Interview with Ed #1




Lance
  
So, let’s go back to when you moved to Albuquerque.  

Ed

We moved to Albuquerque in 1957. I had just graduated from high school—literally the day I graduated, we packed up and moved. My mom had a job as the director of nurses at the County Indian Hospital, and my dad was retired.  

My mom actually taught my brother and me how to be orderlies. He was 15, and I was 17. It’s kind of crazy when I think about it now—what they let a 17-year-old guy do back then.  

On my shift, I was in charge of all the oxygen and delivering the oxygen tanks. It wasn’t like it is now. Back then, the oxygen came in these big tanks, and we had custom carts designed just for hauling them around. The carts had a special strap—you’d secure the tank to the wall and then make sure it was working properly.  

The shifts were eight hours long, and that was in addition to everything else I had to do—like giving all the male enemas and doing prep work, including shaving patients. For example, if they were going to operate on someone’s chest, I’d shave off all their chest hair with a double-edged razor. Looking back now, it seems so crude. Honestly, it amazes me that they let a 17-year-old kid get anywhere near patients’ genitals.  

I think back on those times, and it just seems so strange. I also worked on and off at the Presbyterian Hospital in Albuquerque. After I got out of the Army, I worked as an orderly in San Francisco at the Kaiser Hospital on Geary Street, which I think is still there. All of this happened between 1957 and 1962. From 1957 to 1960, I was also taking classes at the University of New Mexico.  

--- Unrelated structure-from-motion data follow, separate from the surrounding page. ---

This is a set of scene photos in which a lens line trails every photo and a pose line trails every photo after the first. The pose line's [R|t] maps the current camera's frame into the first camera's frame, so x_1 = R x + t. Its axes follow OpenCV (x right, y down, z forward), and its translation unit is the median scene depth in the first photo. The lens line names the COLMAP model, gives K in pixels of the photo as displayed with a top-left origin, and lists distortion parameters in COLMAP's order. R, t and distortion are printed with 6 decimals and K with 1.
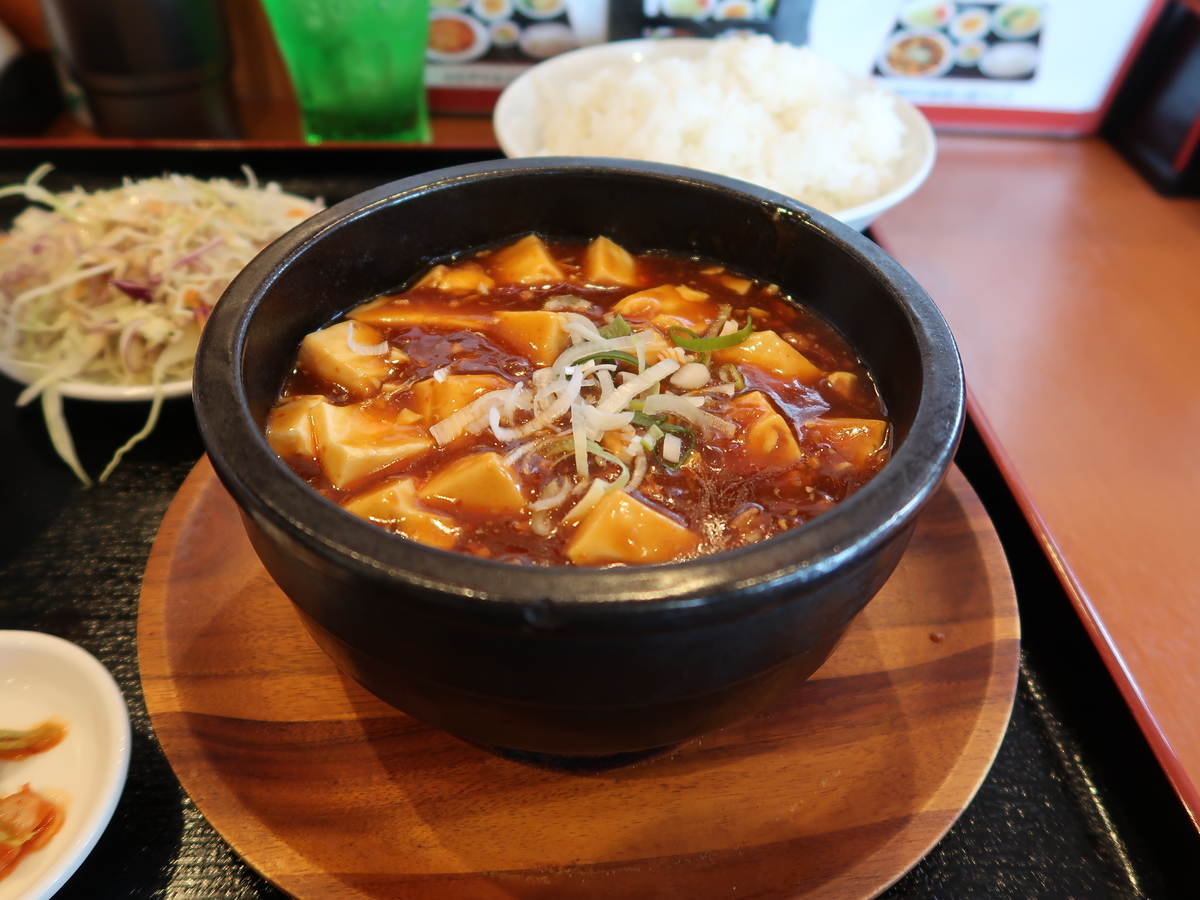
lens RADIAL K [[950.0, 0, 598.0], [0, 950.0, 448.0], [0, 0, 1]] dist [-0.005023, 0.001387]
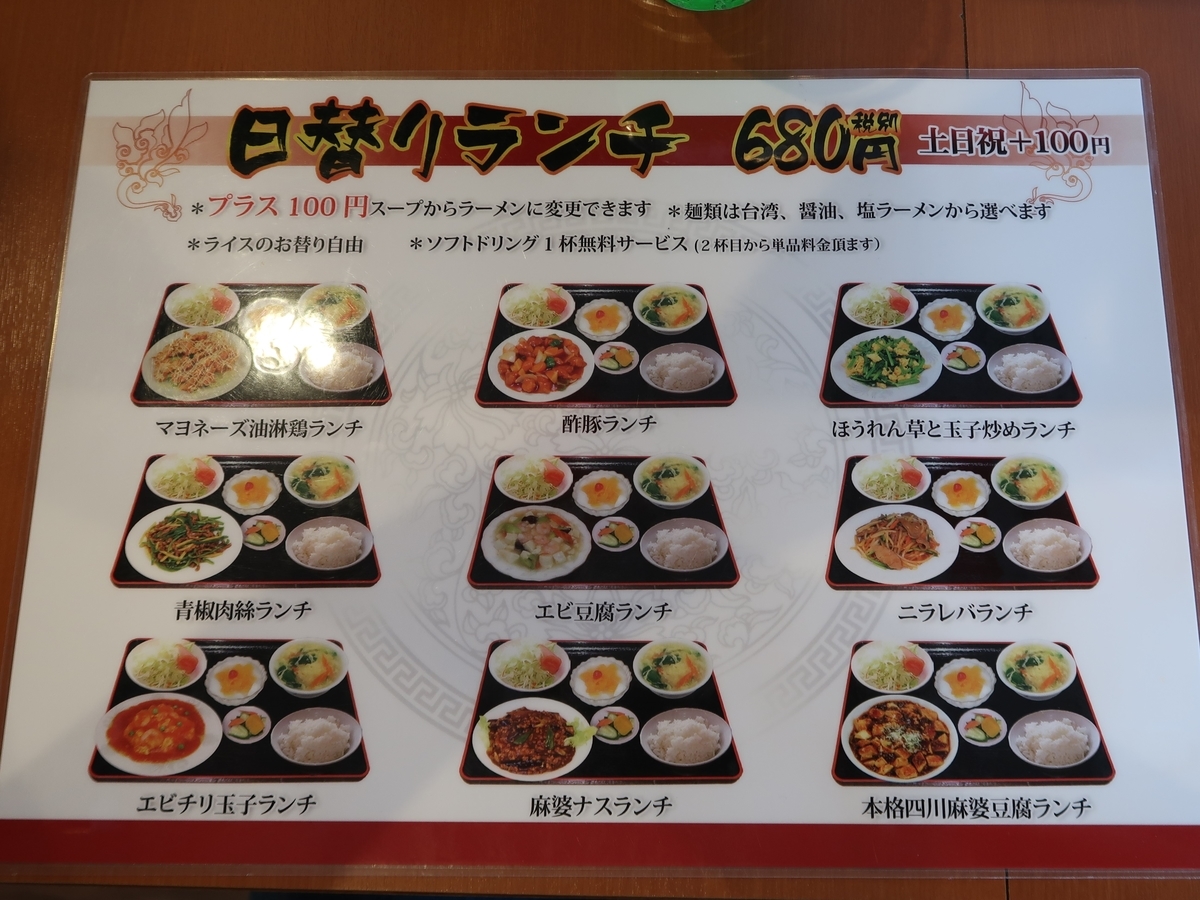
lens RADIAL K [[725.7, 0, 601.9], [0, 725.7, 449.5], [0, 0, 1]] dist [-0.003621, -0.002244]
pose [[0.999351, -0.036016, -0.000328, 0.313921], [0.017354, 0.489478, -0.871843, -0.201063], [0.031561, 0.871272, 0.489785, 1.279746]]
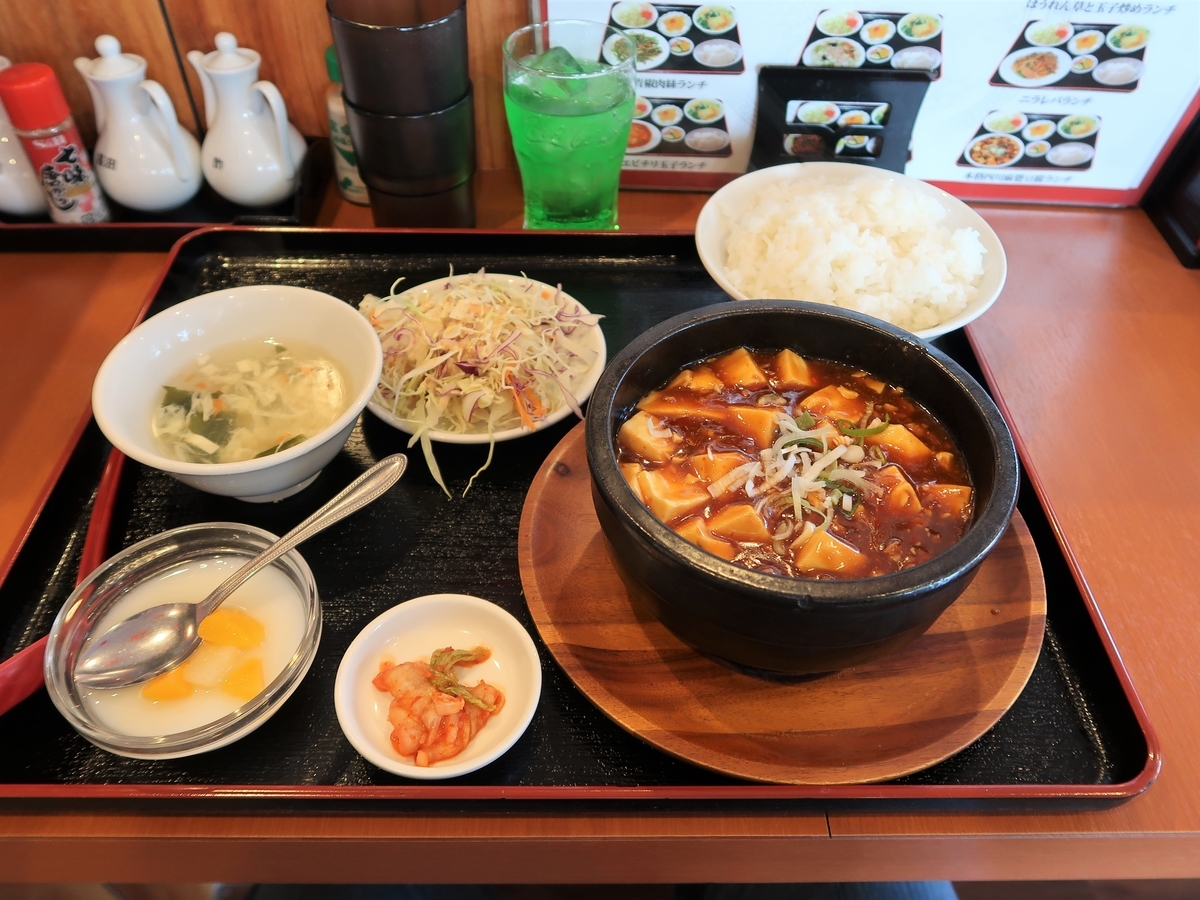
lens RADIAL K [[950.0, 0, 601.9], [0, 950.0, 450.0], [0, 0, 1]] dist [-0.005023, 0.001387]
pose [[0.998761, 0.021411, -0.044925, -0.272828], [-0.018425, 0.997659, 0.065853, -0.187351], [0.046230, -0.064944, 0.996817, -0.696045]]
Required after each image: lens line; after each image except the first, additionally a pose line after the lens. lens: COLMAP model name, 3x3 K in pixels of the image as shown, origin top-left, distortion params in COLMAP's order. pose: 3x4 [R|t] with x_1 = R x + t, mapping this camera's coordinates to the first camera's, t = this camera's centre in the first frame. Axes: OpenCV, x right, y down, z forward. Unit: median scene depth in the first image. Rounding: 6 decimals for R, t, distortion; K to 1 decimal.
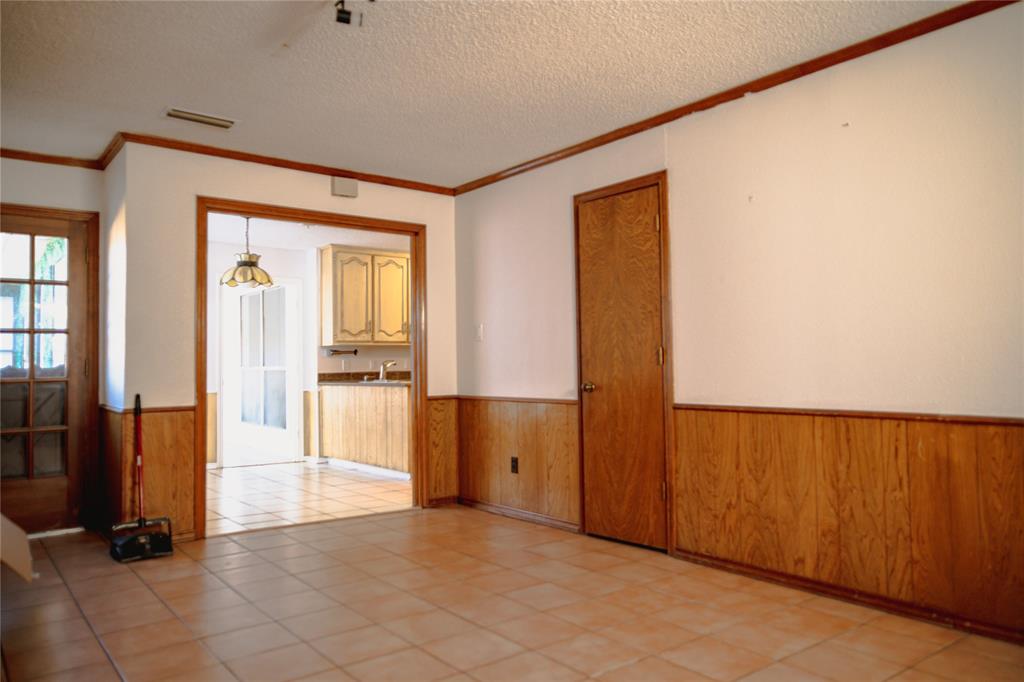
lens RADIAL K [[735.1, 0, 510.0], [0, 735.1, 335.9], [0, 0, 1]] dist [-0.019400, 0.022166]
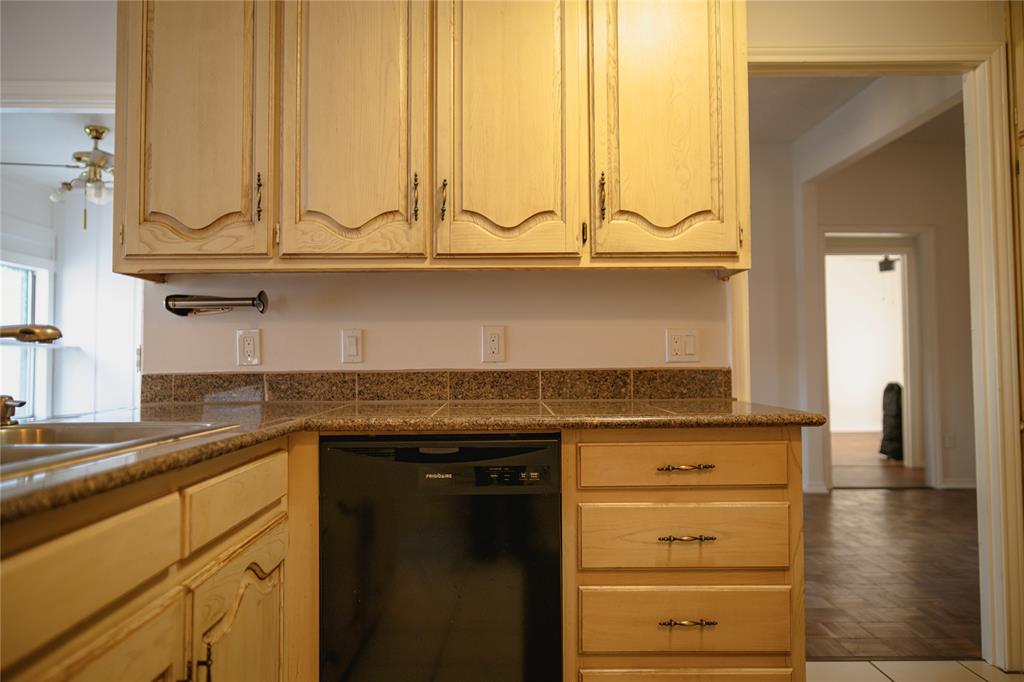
lens RADIAL K [[735.1, 0, 503.7], [0, 735.1, 335.8], [0, 0, 1]] dist [-0.019400, 0.022166]
pose [[0.790000, -0.011903, -0.612992, 0.035310], [0.017707, 0.999837, 0.003405, 0.037360], [0.612852, -0.013544, 0.790082, 0.859718]]
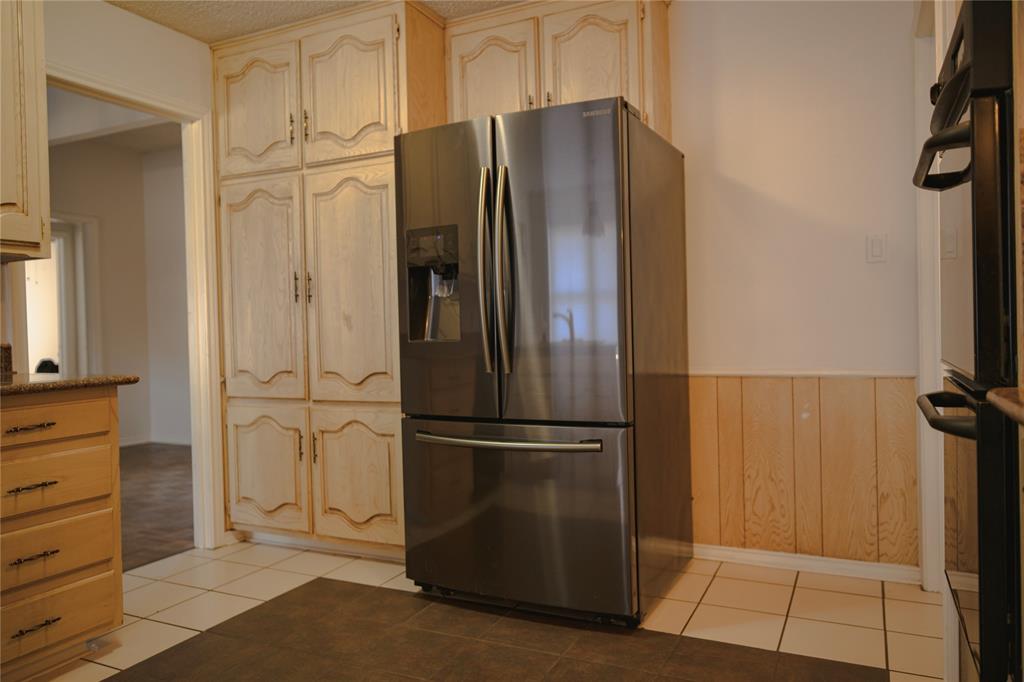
lens RADIAL K [[735.1, 0, 506.3], [0, 735.1, 334.2], [0, 0, 1]] dist [-0.019400, 0.022166]
pose [[0.899070, -0.010749, 0.437673, -0.019049], [-0.006436, 0.999266, 0.037762, 0.034802], [-0.437758, -0.036768, 0.898341, 0.760874]]
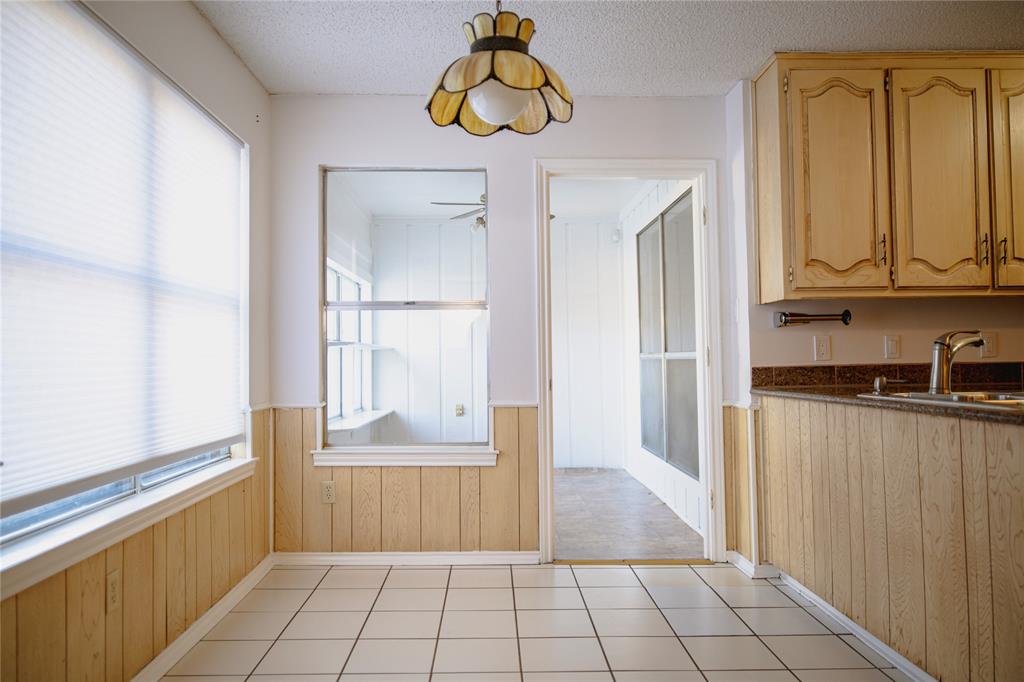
lens RADIAL K [[735.1, 0, 503.9], [0, 735.1, 334.1], [0, 0, 1]] dist [-0.019400, 0.022166]
pose [[0.797026, -0.016276, -0.603725, -0.118329], [0.023695, 0.999710, 0.004330, 0.026540], [0.603479, -0.017756, 0.797181, 0.572038]]
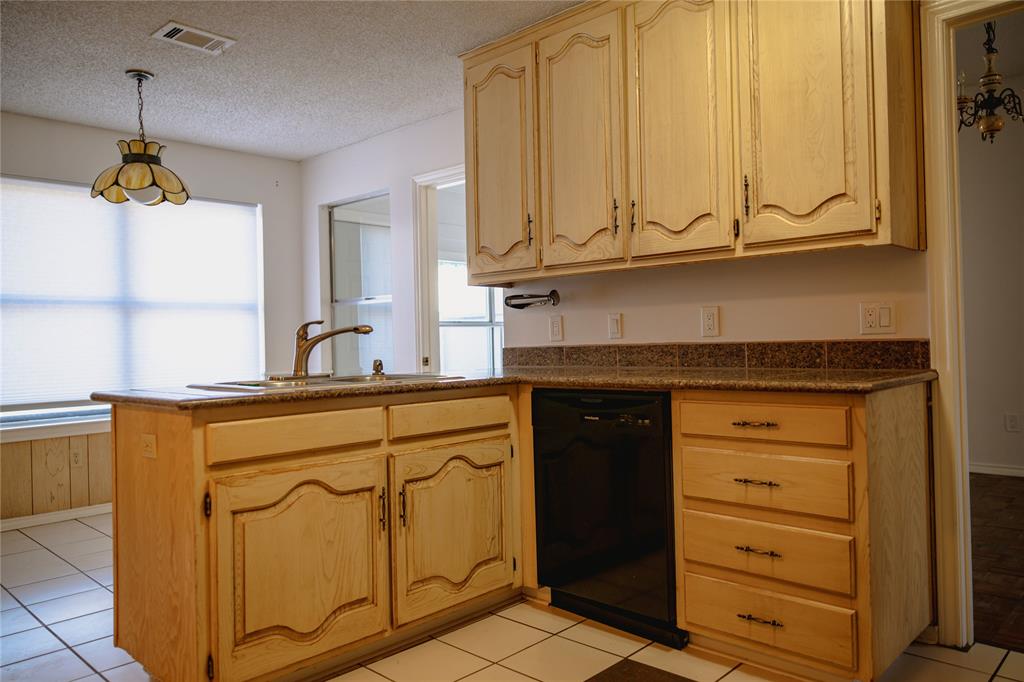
lens RADIAL K [[735.1, 0, 502.6], [0, 735.1, 339.7], [0, 0, 1]] dist [-0.019400, 0.022166]
pose [[0.134902, 0.011139, -0.990796, 0.194899], [0.059517, 0.998040, 0.019324, 0.037476], [0.989070, -0.061576, 0.133974, 0.942736]]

I first heard about the Alien Autopsies when it was just background noise. People were talking about it, but I wasn’t into UFOs at the time. I wasn’t really researching it or anything like that. I wasn’t disinterested, but I wasn’t keenly focused on it either.  

I got married in August to Janelle, my second wife, and we took a trip to Albuquerque to visit my brother. On the drive back, just outside of Reno, we were flipping through radio stations trying to find something to listen to. That’s when we landed on Art Bell’s program, Dreamland.  

Art Bell was pretty popular, and he happened to be interviewing this guy I’d never heard of before—Bob Shell. Later on, I’d get to know a lot more about Bob, but at the time, I only knew he was supposedly a film expert. He said he thought the alien autopsy film was real, and that caught my attention.  

Not long after, Fox TV aired a big show—one of the largest audiences they’d ever had—called Alien Autopsies: Fact or Fiction. The show was presented in an open-minded way, letting viewers draw their own conclusions. It looked incredibly authentic to me, especially since I knew what hospitals and morgues looked like. That’s when I decided I wanted a copy of the raw tape.  

I tracked down the distributor here in the U.S., contacted them, and they sent me a copy. I still have it—it’s on an 8-track tape. When I first watched it, I just couldn’t see how it could be faked. My experience as an orderly has given me a different perspective, and I think it’s shaped how I see the world.  

One thing I know for sure is the feel of death. There’s this smell in a morgue—it’s overwhelming and impossible to hide. It’s pervasive, and it’s awful. I can’t even explain it fully, but the alien autopsy gave me that same sense of death.  

One of my jobs back then was to gather all the materials used during medical procedures, wrap them up, and take them to central supply. They washed and sterilized everything in these big autoclaves—basically machines that use heat to kill bacteria. Everything got washed, rewrapped, and sterilized before being reused.  

From what I’ve seen, medical procedures probably didn’t change much between 1947 and 1957. Hospitals still used oxygen tanks and other older equipment. Watching the alien autopsy, and combining that with my own experience and research, convinced me that it’s the real deal. And if it’s real, I can’t be completely skeptical about aliens anymore.  

The one thing I could never wrap my head around, though, is how they could actually get here. We’re so limited by the speed of light.  

Doctors who’ve seriously analyzed the alien autopsy have also said they think it’s real. They may not know what the creature is, but it’s clear it’s made of real flesh and blood.  

There’s a lot of scattered evidence out there, and I want to collect it all, put it in one place, and tell the full story.  

Lance

That sounds great. Let’s pause here.  

But before we wrap up, this is Lance Barker, and I’m here with Ed Gehrman. It’s 12:30 on Wednesday, May 29, 2024. We’re recording this as background information on Ed’s research. We’ll post this on his website, where he’ll lay out the case for his viewpoint about the world.  

This is recording number one, and we’ll continue with recording number two later.